Here’s what Mallaro said about his tenure at VGM so far and what’s in store not only for the company but also the HME industry.
HME News: Looking back at your 15 years as CFO of VGM—what stands out as your biggest accomplishment?
Mike Mallaro: I’ve been part of a lot of success and growth. There were 250 employees when I started, and 850 employees now. Most of that growth was what I call building out our platform to add value to our members and partners. If you look at what we were in 2001, we were a membership group.

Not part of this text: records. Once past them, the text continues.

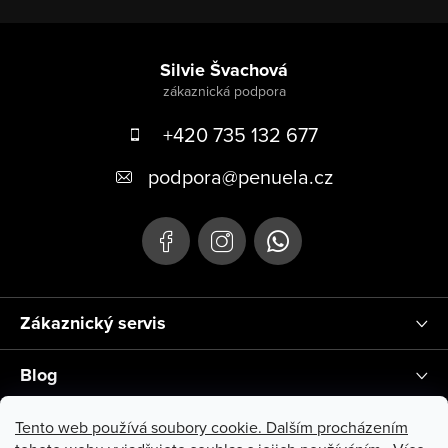
Zápatí
Silvie Švachová
+420 735 132 677
podpora
@
penuela.cz
Zákaznický servis
Blog
Instagram
Tento web používá soubory cookie. Dalším procházením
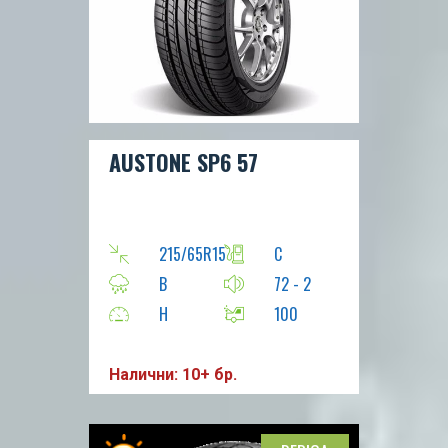
AUSTONE SP6 57
215/65R15
C
B
72 - 2
H
100
Налични: 10+ бр.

What we’ve done is make those services more significant and more robust with things like CPAP fulfillment, digital marketing support and contracts through Homelink.
HME: You were also involved in VGM’s transition to an employee stock ownership plan or ESOP in 2008.
Mallaro: That was a real inflection point for the company. It changed the dynamic of how all of our associates saw their role, and we sort of grew and became more successful after that.
HME: What’s the biggest thing you learned working alongside Van for so many years?
Mallaro: It’s all about the people. You’ve got to get the right people and create the right environment for those people. If you do that, you’re going to be in pretty good shape.
HME: What do you hope to accomplish in your new role?
Mallaro: We have significant business in the golf and restaurant segments, and will continue to expand and put resources into those. We also have business outside of HME in other post-acute care businesses, areas like rehab physical therapy and long-term care. I think you’ll see us pushing harder into those segments.
HME: You’ve always been a cheerleader of the HME industry. Despite everything that’s going on, how do you remain so positive?
Mallaro: I’ve always been really bullish on this industry. I know reimbursement has been tough, especially over the past seven or eight years, and the audit and regulatory environment is crazy, but the unit volume continues to grow significantly. There are few places in the economy where you see this kind of unit volume increase. When you look forward—with all the aging and health problems and the push to get people out of hospitals—all those factors line up so beautifully for HME. The HME space is going to get significantly bigger than it is today.